Generalized Bayesian Factor Analysis for Integrative Clustering with Applications to Multi-Omics Data.

Abstract

Integrative clustering is a clustering approach for multiple datasets, which provide different views of a common group of subjects. It enables analyzing multi-omics data jointly to, for example, identify the subtypes of diseases, cells, and so on, capturing the complex underlying biological processes more precisely. On the other hand, there has been a great deal of interest in incorporating the prior structural knowledge on the features into statistical analyses over the past decade. The knowledge on the gene regulatory network (pathways) can potentially be incorporated into many genomic studies.
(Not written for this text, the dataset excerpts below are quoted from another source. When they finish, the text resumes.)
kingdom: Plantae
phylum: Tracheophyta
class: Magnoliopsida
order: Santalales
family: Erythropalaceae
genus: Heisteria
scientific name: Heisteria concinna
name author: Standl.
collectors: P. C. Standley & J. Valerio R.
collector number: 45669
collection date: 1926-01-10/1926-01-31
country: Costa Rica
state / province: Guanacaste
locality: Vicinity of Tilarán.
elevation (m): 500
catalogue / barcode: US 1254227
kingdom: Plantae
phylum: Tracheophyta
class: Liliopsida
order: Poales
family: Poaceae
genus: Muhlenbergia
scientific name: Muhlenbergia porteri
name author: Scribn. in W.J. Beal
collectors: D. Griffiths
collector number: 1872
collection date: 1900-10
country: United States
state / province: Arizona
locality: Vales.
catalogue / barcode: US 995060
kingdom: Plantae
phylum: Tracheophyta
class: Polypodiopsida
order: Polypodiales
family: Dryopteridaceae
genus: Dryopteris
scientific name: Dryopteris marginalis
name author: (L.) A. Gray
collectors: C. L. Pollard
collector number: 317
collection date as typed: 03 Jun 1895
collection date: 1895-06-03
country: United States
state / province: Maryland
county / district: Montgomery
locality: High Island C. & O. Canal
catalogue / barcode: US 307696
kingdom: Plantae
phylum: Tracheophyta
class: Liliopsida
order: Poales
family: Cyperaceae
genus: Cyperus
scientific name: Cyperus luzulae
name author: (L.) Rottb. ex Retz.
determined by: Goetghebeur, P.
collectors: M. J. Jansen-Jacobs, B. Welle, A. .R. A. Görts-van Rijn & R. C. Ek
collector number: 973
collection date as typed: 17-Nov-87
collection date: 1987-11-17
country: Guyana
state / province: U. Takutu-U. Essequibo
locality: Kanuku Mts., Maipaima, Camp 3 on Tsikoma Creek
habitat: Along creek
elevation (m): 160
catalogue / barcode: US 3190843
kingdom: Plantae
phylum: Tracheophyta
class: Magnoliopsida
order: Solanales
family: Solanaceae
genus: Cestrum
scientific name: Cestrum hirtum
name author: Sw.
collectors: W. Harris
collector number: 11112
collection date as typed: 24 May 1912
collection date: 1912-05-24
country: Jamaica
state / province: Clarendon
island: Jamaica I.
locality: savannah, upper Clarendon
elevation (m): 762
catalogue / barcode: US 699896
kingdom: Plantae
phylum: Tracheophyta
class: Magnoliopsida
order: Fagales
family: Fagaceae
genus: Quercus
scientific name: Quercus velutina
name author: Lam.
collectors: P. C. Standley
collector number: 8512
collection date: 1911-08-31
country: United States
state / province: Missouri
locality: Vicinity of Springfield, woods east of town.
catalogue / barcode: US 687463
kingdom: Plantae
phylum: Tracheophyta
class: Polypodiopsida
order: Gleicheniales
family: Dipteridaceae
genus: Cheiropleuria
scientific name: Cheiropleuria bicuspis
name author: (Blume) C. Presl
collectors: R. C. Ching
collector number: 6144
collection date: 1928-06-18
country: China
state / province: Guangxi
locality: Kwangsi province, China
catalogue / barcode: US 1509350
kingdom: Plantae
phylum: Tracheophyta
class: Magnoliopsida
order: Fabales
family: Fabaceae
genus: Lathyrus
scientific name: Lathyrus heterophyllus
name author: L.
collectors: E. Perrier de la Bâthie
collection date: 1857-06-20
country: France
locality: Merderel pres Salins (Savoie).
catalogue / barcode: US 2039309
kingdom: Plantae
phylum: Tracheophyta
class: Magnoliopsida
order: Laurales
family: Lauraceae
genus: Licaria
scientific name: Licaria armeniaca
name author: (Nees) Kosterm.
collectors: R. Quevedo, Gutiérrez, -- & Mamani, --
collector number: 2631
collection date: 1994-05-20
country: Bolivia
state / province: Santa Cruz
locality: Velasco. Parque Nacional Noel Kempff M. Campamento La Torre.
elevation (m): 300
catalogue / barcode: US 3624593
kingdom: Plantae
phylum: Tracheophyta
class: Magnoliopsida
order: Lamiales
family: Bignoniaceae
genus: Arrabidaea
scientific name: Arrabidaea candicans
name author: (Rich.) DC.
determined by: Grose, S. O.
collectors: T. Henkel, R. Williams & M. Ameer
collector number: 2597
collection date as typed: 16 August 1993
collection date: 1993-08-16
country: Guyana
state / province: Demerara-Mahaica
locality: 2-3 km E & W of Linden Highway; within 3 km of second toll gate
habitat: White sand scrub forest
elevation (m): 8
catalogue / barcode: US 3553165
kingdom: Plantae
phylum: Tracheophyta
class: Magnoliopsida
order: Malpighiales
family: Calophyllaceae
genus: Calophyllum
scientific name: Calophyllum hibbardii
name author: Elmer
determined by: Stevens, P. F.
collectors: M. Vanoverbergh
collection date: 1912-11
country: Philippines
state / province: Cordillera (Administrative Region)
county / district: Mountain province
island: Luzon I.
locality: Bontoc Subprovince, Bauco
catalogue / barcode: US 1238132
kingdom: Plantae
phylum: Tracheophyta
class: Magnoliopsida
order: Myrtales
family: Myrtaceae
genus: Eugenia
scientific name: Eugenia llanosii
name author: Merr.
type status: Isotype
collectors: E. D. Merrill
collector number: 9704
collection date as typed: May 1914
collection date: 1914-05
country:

In this paper, we propose a novel integrative clustering method which can incorporate the prior graph knowledge. We first develop a generalized Bayesian factor analysis (GBFA) framework, a sparse Bayesian factor analysis which can take into account the graph information. Our GBFA framework employs the spike and slab lasso (SSL) prior to impose sparsity on the factor loadings and the Markov random field (MRF) prior to encourage smoothing over the adjacent factor loadings, which establishes a unified shrinkage adaptive to the loading size and the graph structure. Then, we use the framework to extend iCluster+, a factor analysis based integrative clustering approach. A novel variational EM algorithm is proposed to efficiently estimate the MAP estimator for the factor loadings. Extensive simulation studies and the application to the NCI60 cell line dataset demonstrate that the propose method is superior and delivers more biologically meaningful outcomes.